*TASK DIRECTIONS*: Substitute "data set" for every "series" in the records below, and write them out again with nothing else changed. Leave the pictures out of your answer.

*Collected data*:
::::::::::

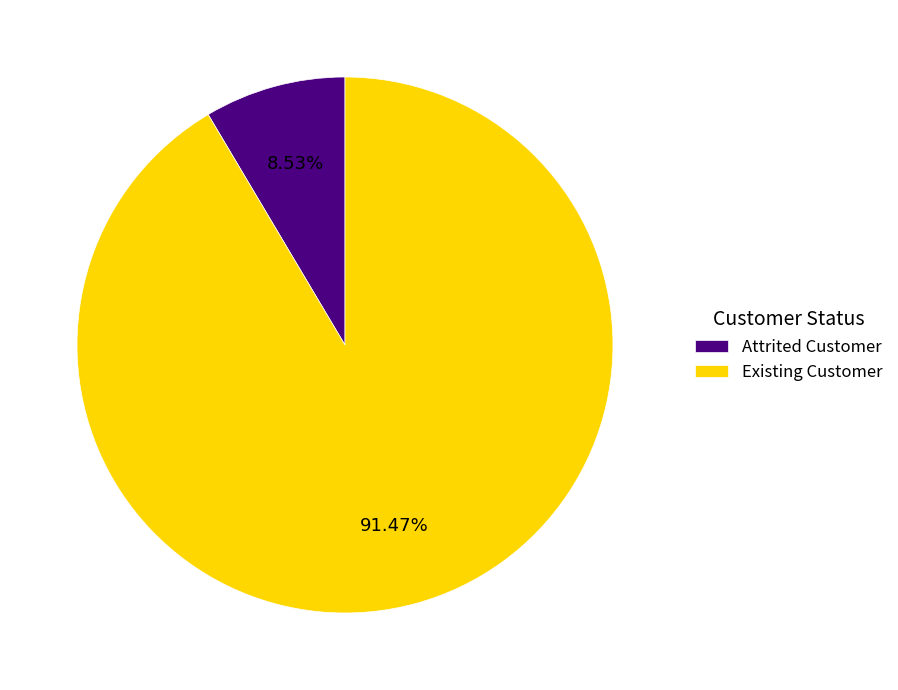

Between Attrited Customer and Existing Customer, which is larger?

Existing Customer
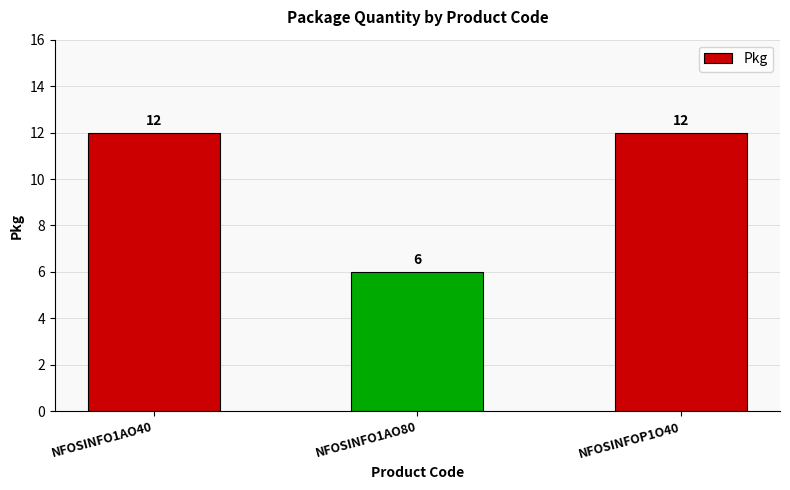

Which has a higher value, NFOSINFOP1O40 or NFOSINFO1AO80?

NFOSINFOP1O40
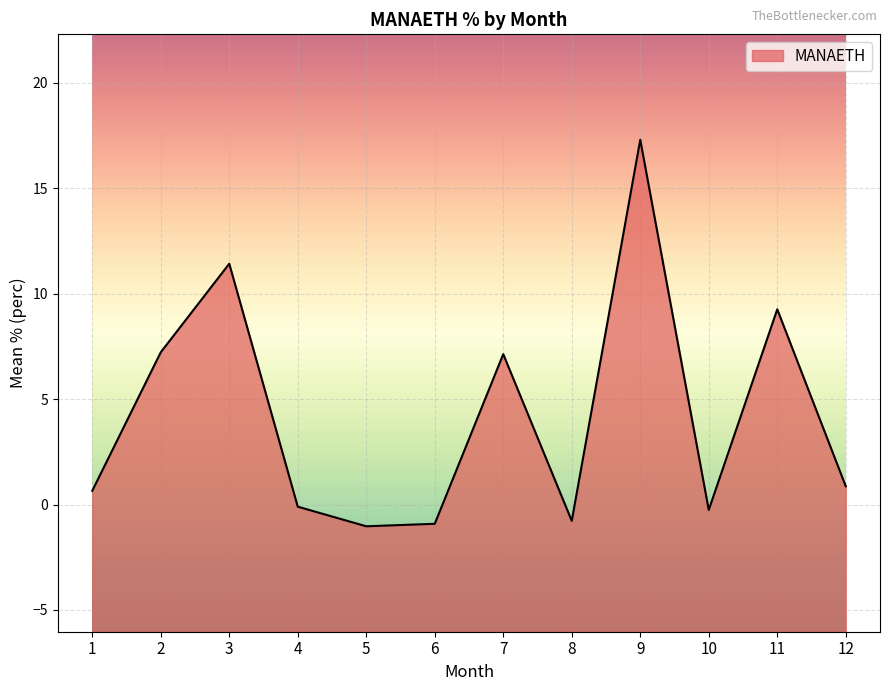

Is it true that the value at 1 is 0.7?

True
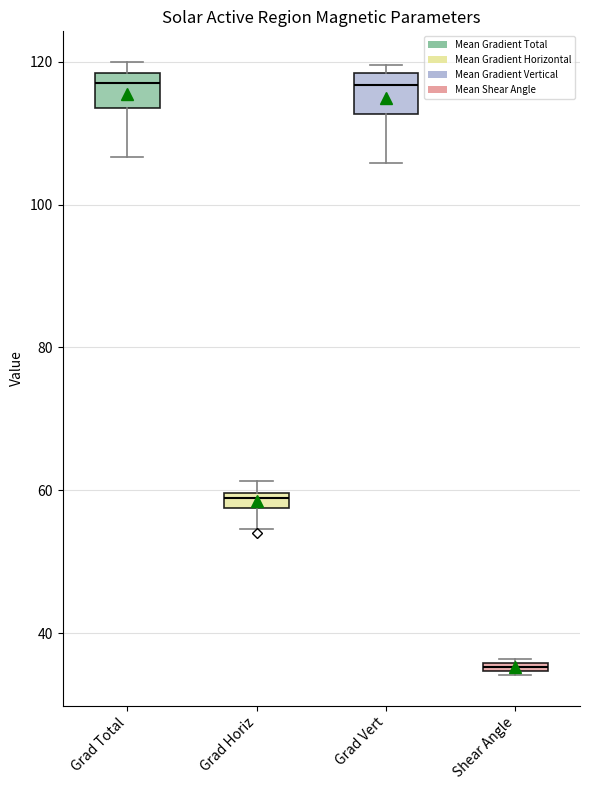

Which box's median line is the lowest?

Shear Angle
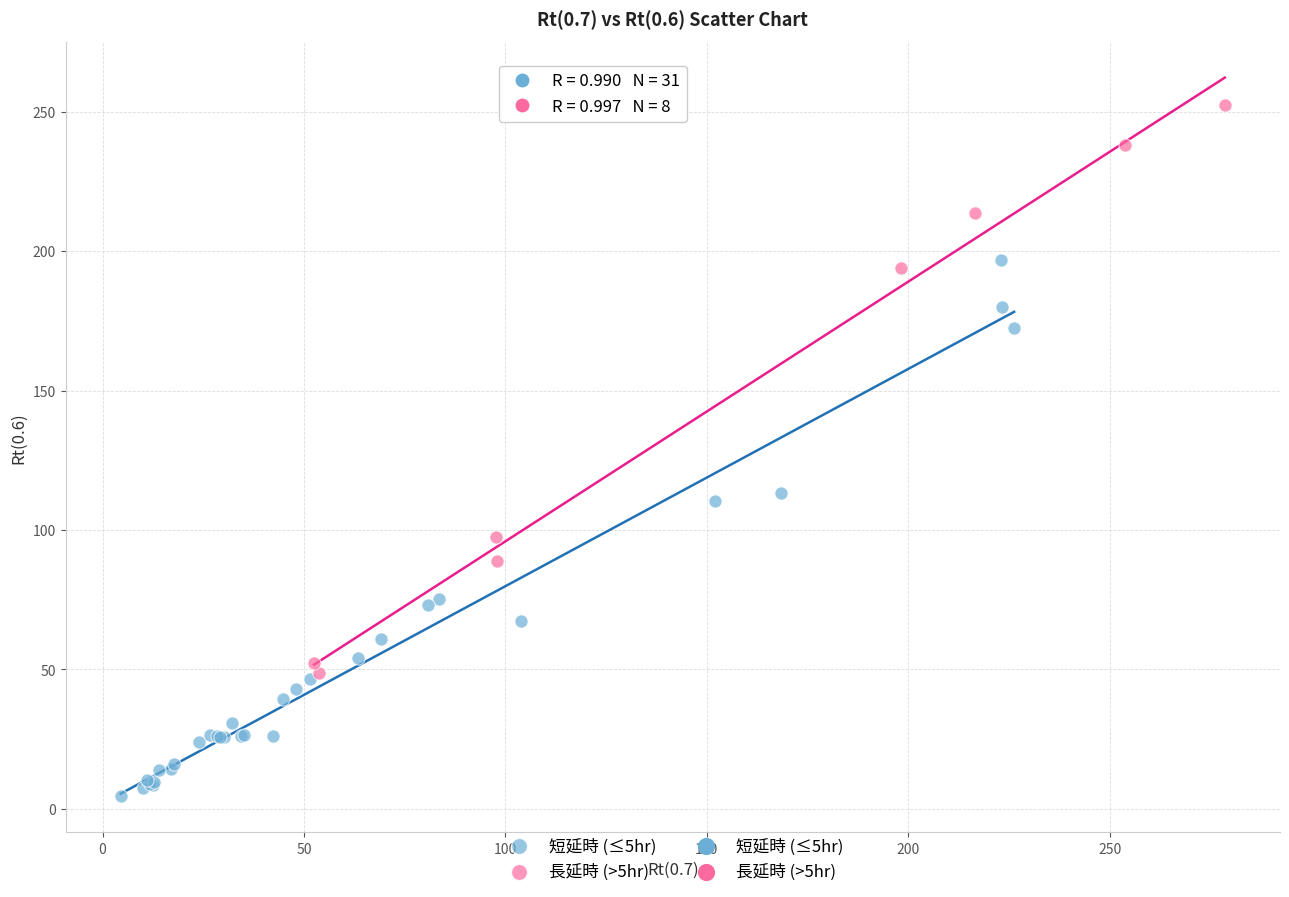

Which series contains the highest Y value?

長延時 (>5hr)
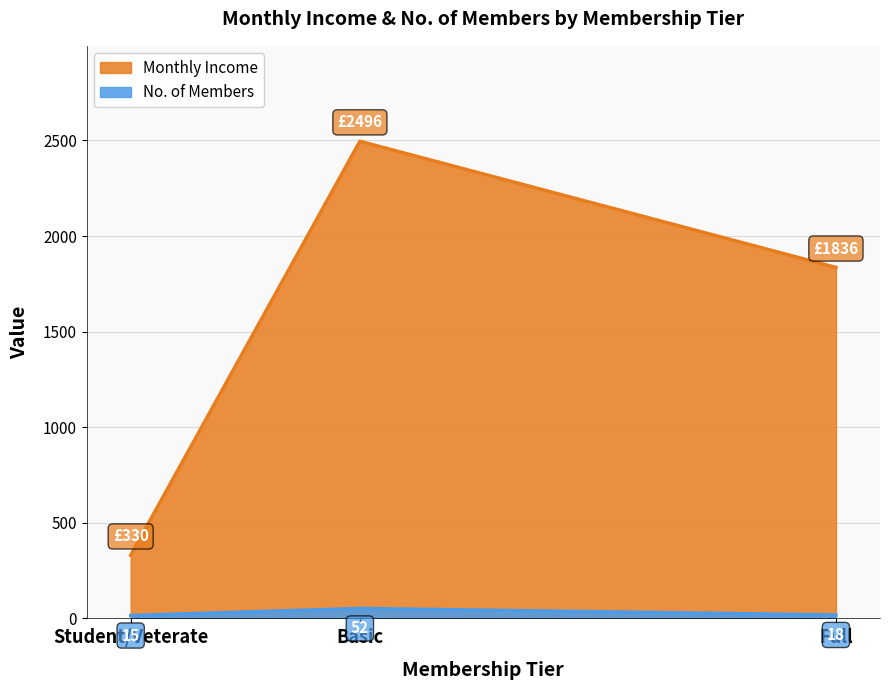

What is the approximate value of Monthly Income at Full?

1836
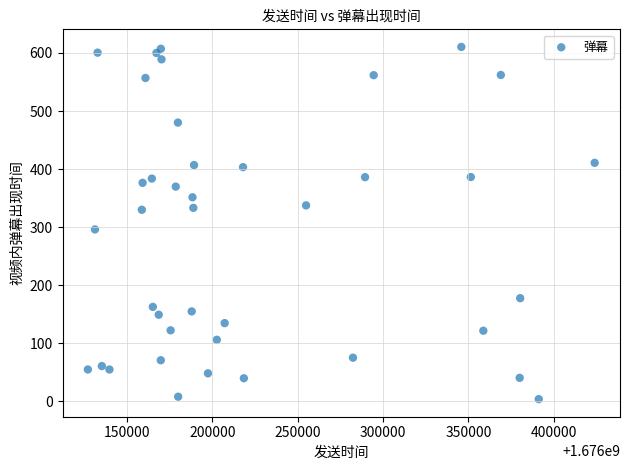

What Y value in the scatter plot is closest to 307?

296.1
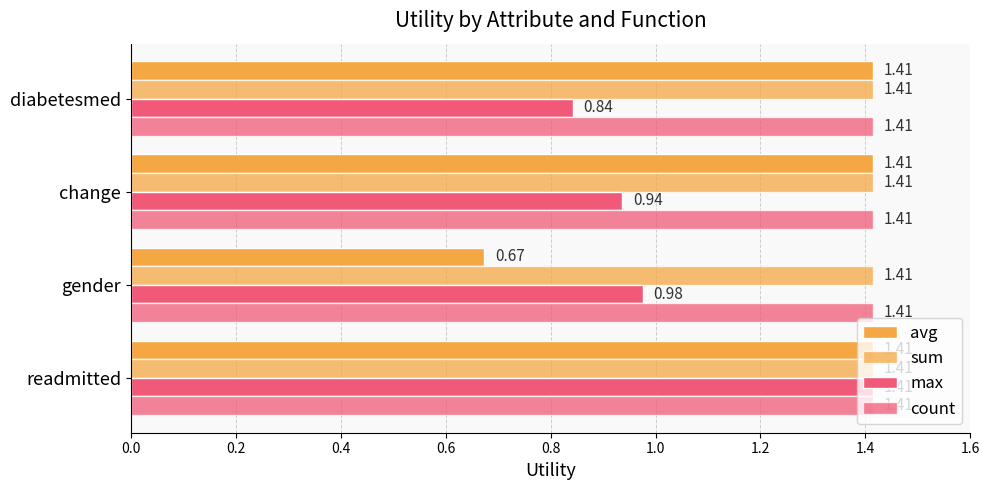

How many data points does each series have?

4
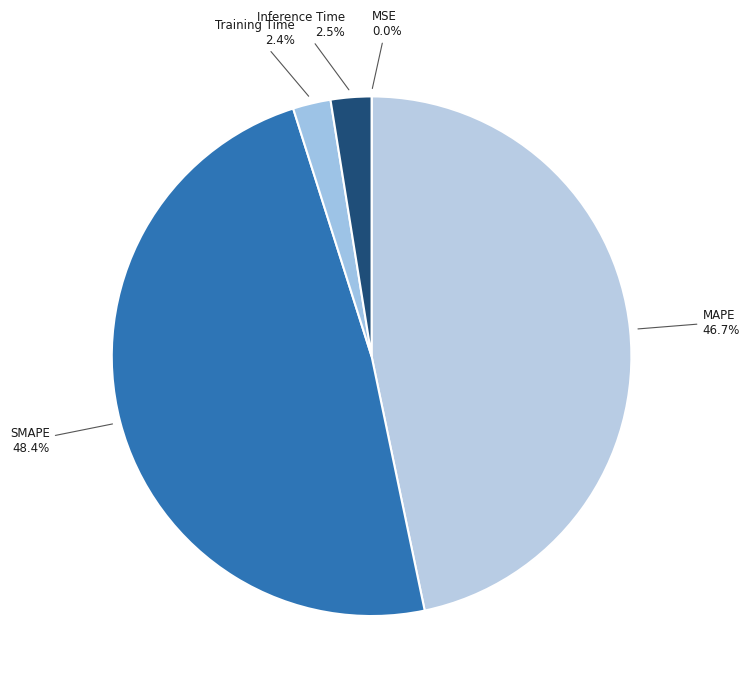

Combined, what portion of the pie is Training Time and Inference Time?

4.9%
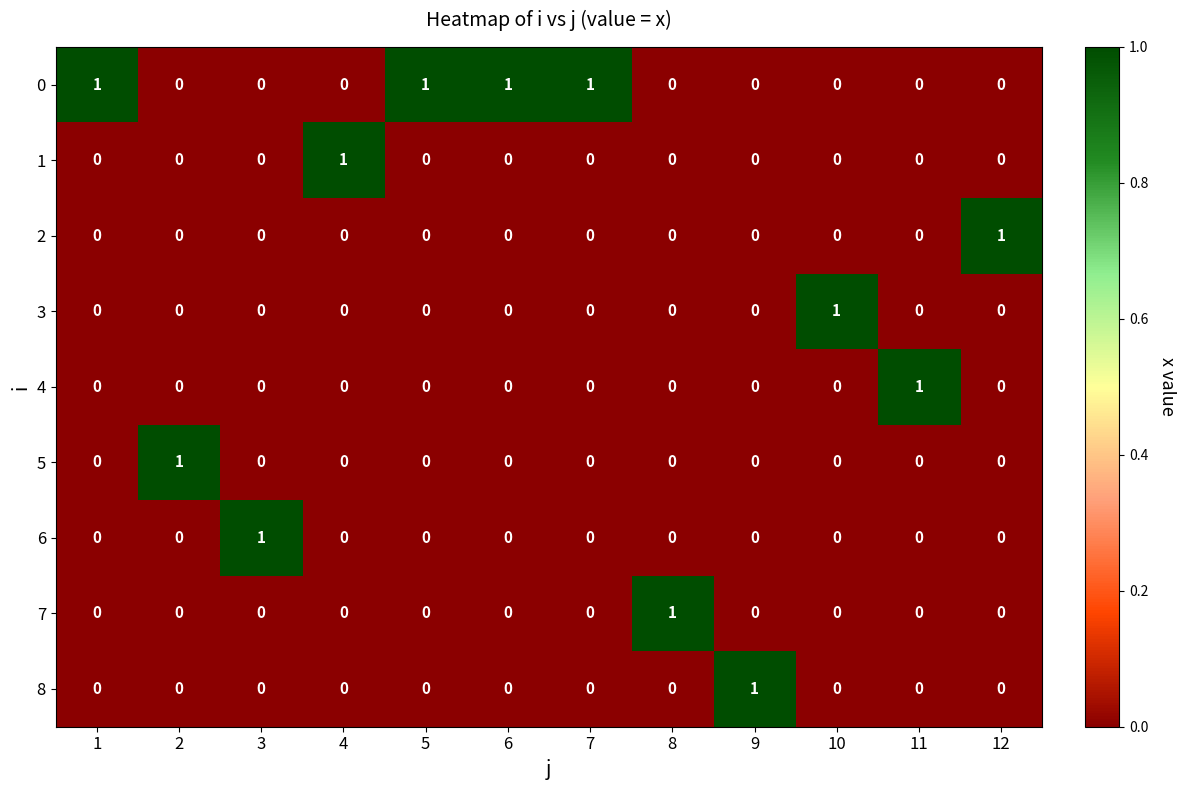

The value of 1 at 4 is 1. True or false?

True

::::::::::

*SOLUTION BELOW*:
Between Attrited Customer and Existing Customer, which is larger?

Existing Customer

Which has a higher value, NFOSINFOP1O40 or NFOSINFO1AO80?

NFOSINFOP1O40

Is it true that the value at 1 is 0.7?

True

Which box's median line is the lowest?

Shear Angle

Which data set contains the highest Y value?

長延時 (>5hr)

What is the approximate value of Monthly Income at Full?

1836

What Y value in the scatter plot is closest to 307?

296.1

How many data points does each data set have?

4

Combined, what portion of the pie is Training Time and Inference Time?

4.9%

The value of 1 at 4 is 1. True or false?

True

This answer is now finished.